We do not know whether lifestyle-related factors of the couples who agreed to participate were any different from those who did not agree to participate. The detailed questionnaires about eating and sleeping habits, as well as the accelerometer to wear during seven days, may have attracted more motivated and healthier couples. But, still, we observed a high proportion of unhealthy anthropometric profile and lifestyle habits despite having well- educated participants. These different factors suggest that a recruitment bias is likely to be present in our larger prospective cohort study, limiting the generalizability of our results to a wider population of infertile couples. Finally, although accelerometers provide a valid and objective measure of physical activity levels, non-waterproof accelerometers underestimate several type of physical activity, such as water activities. It is therefore possible that we underestimated the level of physical activity for some participants who removed the accelerometer to do water activities but the underestimation would be minimal. Only 6 participants (11%) of our subjects reported doing water activities; however, data were considered invalid for three of them because the accelerometer was worn for less than 10 hours. The three other participants reported only one hour of water activities during the wearing period.

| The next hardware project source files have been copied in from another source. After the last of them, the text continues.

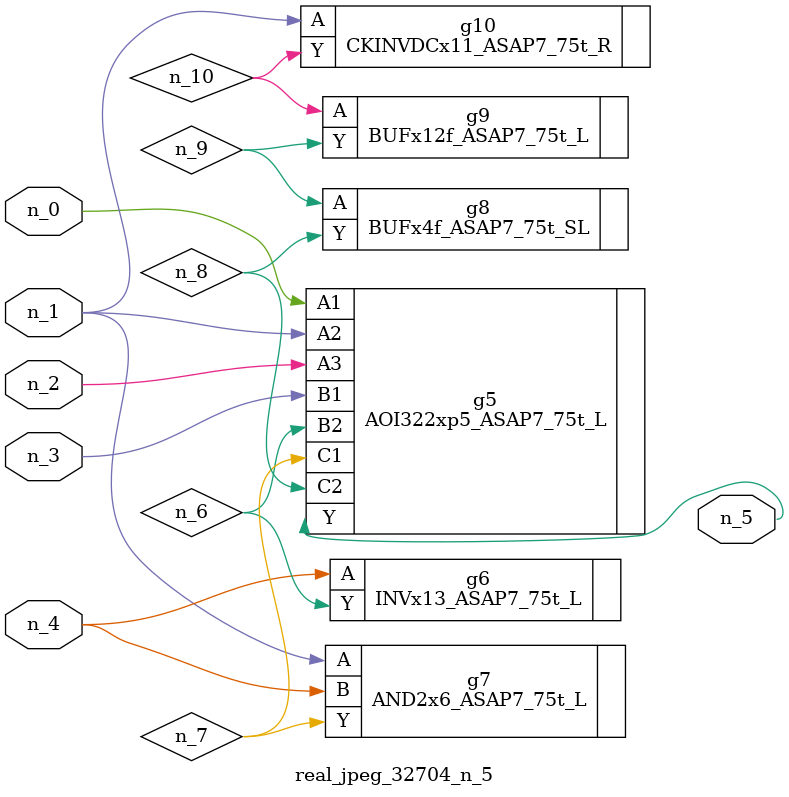
<source format=v>
module real_jpeg_32704_n_5 (n_4, n_0, n_1, n_2, n_3, n_5);

input n_4;
input n_0;
input n_1;
input n_2;
input n_3;

output n_5;

wire n_8;
wire n_6;
wire n_7;
wire n_10;
wire n_9;

AOI322xp5_ASAP7_75t_L g5 ( 
.A1(n_0),
.A2(n_1),
.A3(n_2),
.B1(n_3),
.B2(n_6),
.C1(n_7),
.C2(n_8),
.Y(n_5)
);

AND2x6_ASAP7_75t_L g7 ( 
.A(n_1),
.B(n_4),
.Y(n_7)
);

CKINVDCx11_ASAP7_75t_R g10 ( 
.A(n_1),
.Y(n_10)
);

INVx13_ASAP7_75t_L g6 ( 
.A(n_4),
.Y(n_6)
);

BUFx4f_ASAP7_75t_SL g8 ( 
.A(n_9),
.Y(n_8)
);

BUFx12f_ASAP7_75t_L g9 ( 
.A(n_10),
.Y(n_9)
);


endmodule
</source>
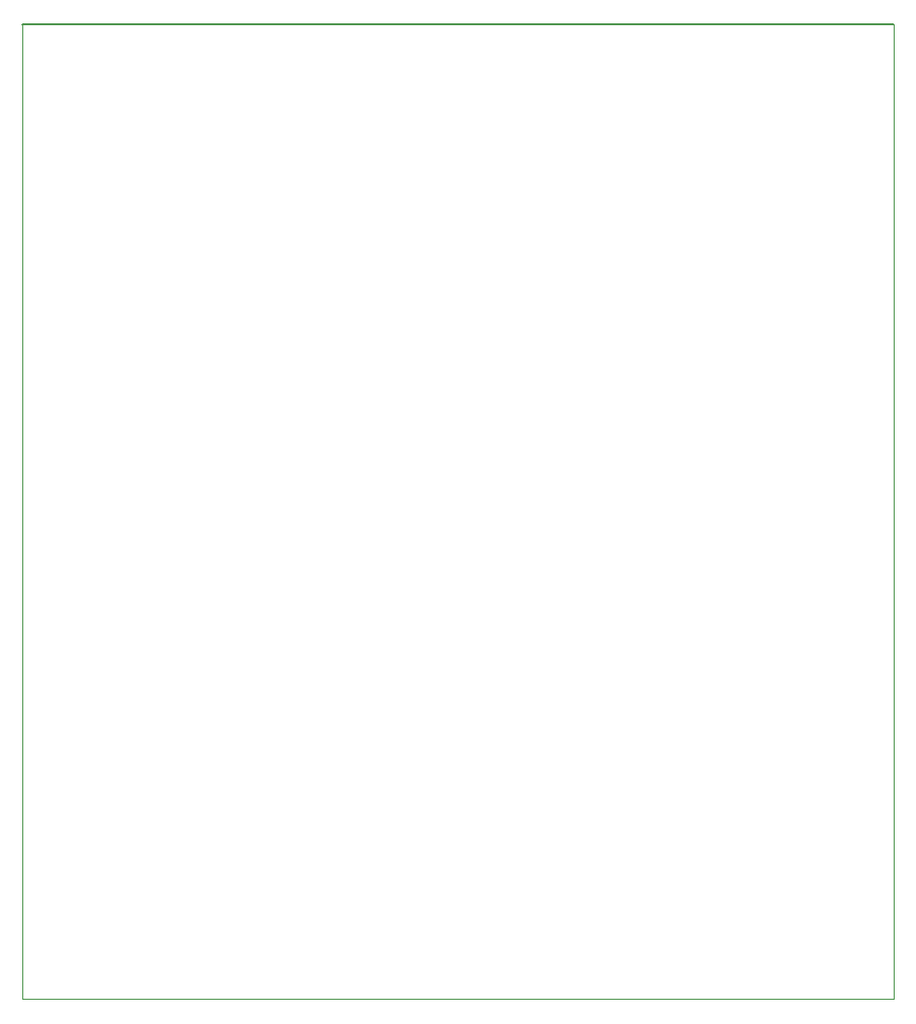
<source format=gbr>
G04 #@! TF.GenerationSoftware,KiCad,Pcbnew,(5.1.4)-1*
G04 #@! TF.CreationDate,2020-01-17T14:41:42+02:00*
G04 #@! TF.ProjectId,flypi_v2,666c7970-695f-4763-922e-6b696361645f,rev?*
G04 #@! TF.SameCoordinates,Original*
G04 #@! TF.FileFunction,Profile,NP*
%FSLAX46Y46*%
G04 Gerber Fmt 4.6, Leading zero omitted, Abs format (unit mm)*
G04 Created by KiCad (PCBNEW (5.1.4)-1) date 2020-01-17 14:41:42*
%MOMM*%
%LPD*%
G04 APERTURE LIST*
%ADD10C,0.100000*%
%ADD11C,0.150000*%
G04 APERTURE END LIST*
D10*
X135000000Y-60000000D02*
X135000000Y-145000000D01*
X211000000Y-145000000D02*
X211000000Y-60000000D01*
X211000000Y-145000000D02*
X135000000Y-145000000D01*
D11*
X135000000Y-60000000D02*
X211000000Y-60000000D01*
M02*

</source>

The literature shows that a number of lifestyle-related factors have unfavourable effects on reproductive success of infertile men and women; however, further prospective cohort studies assessing both partners’ lifestyle-related factors, especially nutrition, physical activity and sleeping habits, will be needed to fully understand the independent contribution of male and female factors to ART success. Such large prospective cohort studies are essential to develop targeted recommendations to help infertile couples to conceive a child and this pilot study will help us to design such a prospective cohort study.

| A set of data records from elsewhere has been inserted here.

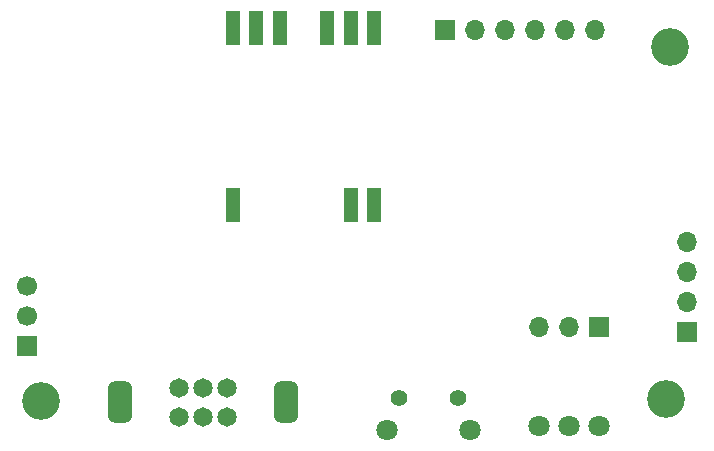
<source format=gbs>
%TF.GenerationSoftware,KiCad,Pcbnew,6.0.6-3a73a75311~116~ubuntu20.04.1*%
%TF.CreationDate,2022-07-24T13:39:07-06:00*%
%TF.ProjectId,fancy-node,66616e63-792d-46e6-9f64-652e6b696361,rev?*%
%TF.SameCoordinates,Original*%
%TF.FileFunction,Soldermask,Bot*%
%TF.FilePolarity,Negative*%
%FSLAX46Y46*%
G04 Gerber Fmt 4.6, Leading zero omitted, Abs format (unit mm)*
G04 Created by KiCad (PCBNEW 6.0.6-3a73a75311~116~ubuntu20.04.1) date 2022-07-24 13:39:07*
%MOMM*%
%LPD*%
G01*
G04 APERTURE LIST*
G04 Aperture macros list*
%AMRoundRect*
0 Rectangle with rounded corners*
0 $1 Rounding radius*
0 $2 $3 $4 $5 $6 $7 $8 $9 X,Y pos of 4 corners*
0 Add a 4 corners polygon primitive as box body*
4,1,4,$2,$3,$4,$5,$6,$7,$8,$9,$2,$3,0*
0 Add four circle primitives for the rounded corners*
1,1,$1+$1,$2,$3*
1,1,$1+$1,$4,$5*
1,1,$1+$1,$6,$7*
1,1,$1+$1,$8,$9*
0 Add four rect primitives between the rounded corners*
20,1,$1+$1,$2,$3,$4,$5,0*
20,1,$1+$1,$4,$5,$6,$7,0*
20,1,$1+$1,$6,$7,$8,$9,0*
20,1,$1+$1,$8,$9,$2,$3,0*%
G04 Aperture macros list end*
%ADD10C,1.650000*%
%ADD11RoundRect,0.500000X-0.500000X-1.250000X0.500000X-1.250000X0.500000X1.250000X-0.500000X1.250000X0*%
%ADD12C,1.800000*%
%ADD13C,3.200000*%
%ADD14R,1.700000X1.700000*%
%ADD15O,1.700000X1.700000*%
%ADD16C,1.408000*%
%ADD17C,1.700000*%
%ADD18R,1.198880X2.999740*%
G04 APERTURE END LIST*
D10*
%TO.C,SW4*%
X42000000Y-99350000D03*
X42000000Y-96850000D03*
X44000000Y-99350000D03*
X44000000Y-96850000D03*
X46000000Y-99350000D03*
X46000000Y-96850000D03*
D11*
X51050000Y-98100000D03*
X36950000Y-98100000D03*
%TD*%
D12*
%TO.C,H1*%
X75000000Y-100100000D03*
X77540000Y-100100000D03*
X72460000Y-100100000D03*
%TD*%
D13*
%TO.C,H4*%
X30300000Y-98000000D03*
%TD*%
D14*
%TO.C,J2*%
X64500000Y-66600000D03*
D15*
X67040000Y-66600000D03*
X69580000Y-66600000D03*
X72120000Y-66600000D03*
X74660000Y-66600000D03*
X77200000Y-66600000D03*
%TD*%
D13*
%TO.C,H2*%
X83200000Y-97800000D03*
%TD*%
%TO.C,H3*%
X83500000Y-68000000D03*
%TD*%
D14*
%TO.C,J3*%
X77525000Y-91725000D03*
D15*
X74985000Y-91725000D03*
X72445000Y-91725000D03*
%TD*%
D14*
%TO.C,J5*%
X85000000Y-92100000D03*
D15*
X85000000Y-89560000D03*
X85000000Y-87020000D03*
X85000000Y-84480000D03*
%TD*%
D16*
%TO.C,J1*%
X60600000Y-97700000D03*
X65600000Y-97700000D03*
D12*
X59600000Y-100400000D03*
X66600000Y-100400000D03*
%TD*%
D14*
%TO.C,J4*%
X29100000Y-93300000D03*
D17*
X29100000Y-90760000D03*
X29100000Y-88220000D03*
%TD*%
D18*
%TO.C,U5*%
X46500520Y-66401920D03*
X48502040Y-66401920D03*
X50501020Y-66401920D03*
X54498980Y-66401920D03*
X56497960Y-66401920D03*
X58499480Y-66401920D03*
X58499480Y-81398080D03*
X56497960Y-81398080D03*
X46500520Y-81398080D03*
%TD*%
M02*

</source>
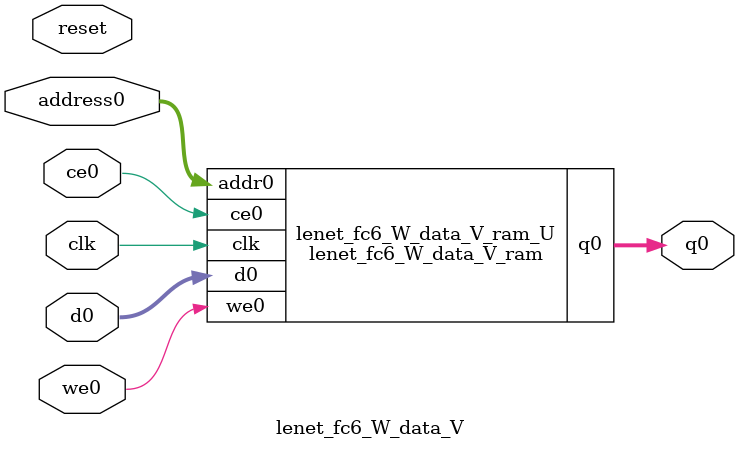
<source format=v>
`timescale 1 ns / 1 ps
module lenet_fc6_W_data_V_ram (addr0, ce0, d0, we0, q0,  clk);

parameter DWIDTH = 16;
parameter AWIDTH = 11;
parameter MEM_SIZE = 1200;

input[AWIDTH-1:0] addr0;
input ce0;
input[DWIDTH-1:0] d0;
input we0;
output reg[DWIDTH-1:0] q0;
input clk;

(* ram_style = "block" *)reg [DWIDTH-1:0] ram[0:MEM_SIZE-1];




always @(posedge clk)  
begin 
    if (ce0) 
    begin
        if (we0) 
        begin 
            ram[addr0] <= d0; 
        end 
        q0 <= ram[addr0];
    end
end


endmodule

`timescale 1 ns / 1 ps
module lenet_fc6_W_data_V(
    reset,
    clk,
    address0,
    ce0,
    we0,
    d0,
    q0);

parameter DataWidth = 32'd16;
parameter AddressRange = 32'd1200;
parameter AddressWidth = 32'd11;
input reset;
input clk;
input[AddressWidth - 1:0] address0;
input ce0;
input we0;
input[DataWidth - 1:0] d0;
output[DataWidth - 1:0] q0;



lenet_fc6_W_data_V_ram lenet_fc6_W_data_V_ram_U(
    .clk( clk ),
    .addr0( address0 ),
    .ce0( ce0 ),
    .we0( we0 ),
    .d0( d0 ),
    .q0( q0 ));

endmodule


</source>
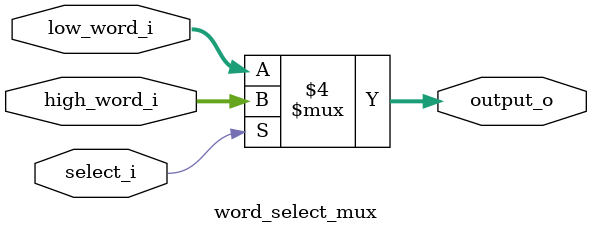
<source format=v>
module word_select_mux (
  input [47:0] low_word_i,
  input [47:0] high_word_i,

  input select_i,

  output reg [47:0] output_o
);

always @(*) begin
  if (select_i == 1'b0)
    output_o = low_word_i;
  else
    output_o = high_word_i;
end

endmodule

</source>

Though this pilot study had limitations, it provides us with key information that will help us to design a large prospective cohort study. Especially, improvement of recruitment strategies and directives to increase the compliance with the protocol will be essential to ensure its success. It also shows that a considerable proportion of men and women seeking infertility treatments present with several unfavourable lifestyle-related factors that may interfere not only with their fertility but also with future infertility treatment outcome. Conducting a large prospective cohort study will allow us to identify the independent contribution of male and female lifestyle-related factors to ART success. Such a study is essential to help designing interventions aimed at helping infertile couple to conceive a child.